■ Given records ■
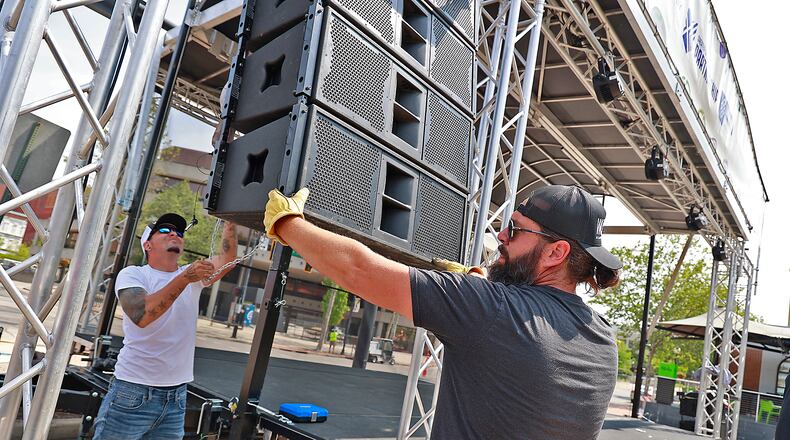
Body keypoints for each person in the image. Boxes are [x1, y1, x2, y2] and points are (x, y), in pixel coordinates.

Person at [263, 184, 622, 439]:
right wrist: (478, 292)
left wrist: (287, 224)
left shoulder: (489, 308)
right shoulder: (603, 338)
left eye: (514, 229)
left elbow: (359, 270)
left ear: (556, 252)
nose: (501, 236)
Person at [92, 214, 238, 439]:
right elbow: (142, 315)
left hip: (176, 397)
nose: (174, 234)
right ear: (147, 245)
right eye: (163, 230)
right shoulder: (134, 274)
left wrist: (230, 219)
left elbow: (228, 258)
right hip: (132, 392)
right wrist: (185, 278)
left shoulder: (192, 277)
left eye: (179, 232)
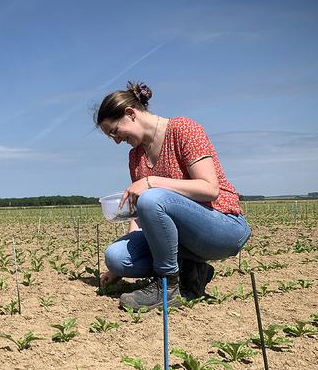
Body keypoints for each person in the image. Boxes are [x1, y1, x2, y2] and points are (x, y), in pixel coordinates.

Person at [95, 82, 251, 310]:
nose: (116, 140)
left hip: (222, 226)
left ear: (130, 114)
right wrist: (117, 271)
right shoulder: (135, 156)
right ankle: (191, 270)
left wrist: (151, 182)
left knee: (152, 197)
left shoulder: (183, 129)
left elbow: (210, 189)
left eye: (115, 131)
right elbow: (141, 214)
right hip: (182, 239)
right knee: (117, 257)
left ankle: (167, 285)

■ Work to be completed ■
Copy the records exactly, minus any pictures.

■ Answer ■
Body keypoints for each person in the image. Boxes are [x1, y1, x2, y2] and points are (x, y), in pixel coordinates.

Person at [263, 184, 622, 439]:
right wrist: (478, 292)
left wrist: (287, 224)
left shoulder: (489, 308)
right shoulder: (603, 338)
left eye: (514, 229)
left elbow: (359, 270)
left ear: (556, 252)
nose: (501, 236)
Person at [92, 214, 238, 439]:
right elbow: (142, 315)
left hip: (176, 397)
nose: (174, 234)
right ear: (147, 245)
right eye: (163, 230)
right shoulder: (134, 274)
left wrist: (230, 219)
left elbow: (228, 258)
right hip: (132, 392)
right wrist: (185, 278)
left shoulder: (192, 277)
left eye: (179, 232)
Body keypoints for each person in the image. Boxes are [x1, y1, x2, y2] and points are (x, y), in pixel coordinates.

Person at [95, 82, 251, 310]:
nose: (116, 140)
left hip: (222, 226)
left ear: (130, 114)
right wrist: (117, 271)
right shoulder: (135, 156)
right ankle: (191, 270)
left wrist: (151, 182)
left knee: (152, 197)
left shoulder: (183, 129)
left elbow: (210, 189)
left eye: (115, 131)
right elbow: (141, 214)
right hip: (182, 239)
right knee: (117, 257)
left ankle: (167, 285)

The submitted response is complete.